What I meant, when to extern and when not to. I once struggled to convert extern functions to class methods. I can't cite the example, but it was plenty confusing for me.
And besides the language itself, the another problem is the standard library: it has so few things. Not even a proper String class that abstracts away character encoding, no standard way to create GUIs, parse XMLs. I had to do some small project in c++ recently, and I had to hunt for opensource libraries that do these, but unfortunately, the XML library used UTF-8, the GUI used UTF-16, and the free fonts I have found didn't support latin2 characters. Just finding an iconv, that runs on windows took 3 hours.
You should never have to use extern unless you are trying to interoperate with some external library.
Regarding strings, you're right, UTF support was tricky (although if you don't know std::string is just a typedef of std::basic_string, so abstraction IS there, to a degree).
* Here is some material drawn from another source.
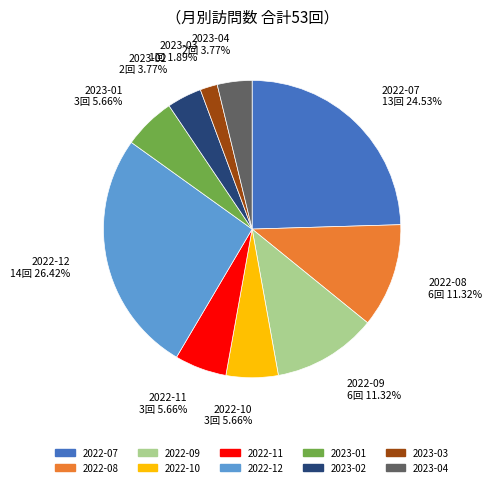

Is it true that 2022-09 is 22% of the pie?

False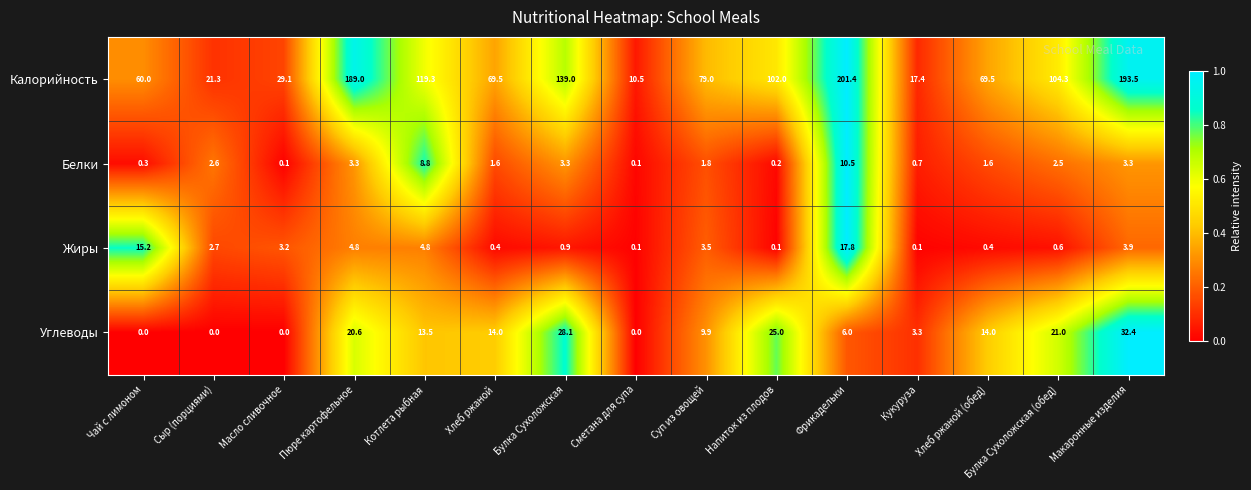

Is it true that Белки equals 0.1 at Сметана для супа?

True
C++0x improves the situation considerably (quoting wikipedia):
There are three Unicode encodings that C++0x will support: UTF-8, UTF-16, and UTF-32. In addition to the previously noted changes to the definition of char, C++0x will add two new character types: char16_t and char32_t. These are designed to store UTF-16 and UTF-32 respectively."
It also adds both UTF string literal syntax and user-defined literals.
Regarding XML, I don't think it belongs in a "standard" library. Yes, it's common. It wasn't very common when the current C++ standard was introduced. But, it's a specific file format, not a general language/math/software feature. It might be "convenient", but there's something to be said for simplicity and keeping the standard library slim. It doesn't belong in the standard library any more than an image parsing library does. There are also many ways to write an XML parser, depending on what you are trying to optimize for (performance? memory? convenience?) That's pretty hard to "standardize".
Similar things can be said regarding GUIs. They are inherently platform specific and thus fall outside the domain of a general purpose, relatively low level compiled language like C++, in my opinion. This is even more so something that everyone has wildly differing opinions on how to implement. There is no "correct" solution. There are GUI libraries with immense amount of work put into them, many of them for C++ and cross platform (e.g. Qt) and they change rapidly due to changing requirements. For all these reasons it makes sense to keep such a thing separate from the language.
C++ is not supposed to be a convenient language. It's supposed to be a powerful, efficient language first and foremost. Convenience is nice, but when it interferes with the main goals, it takes a back seat in C++. This isn't necessarily a bad thing, it just depends on what your use case is. Do you want power, or convenience? (This is not to say that you can't write convenient constructs and libraries in C++, and C++0x makes that quite a bit easier still).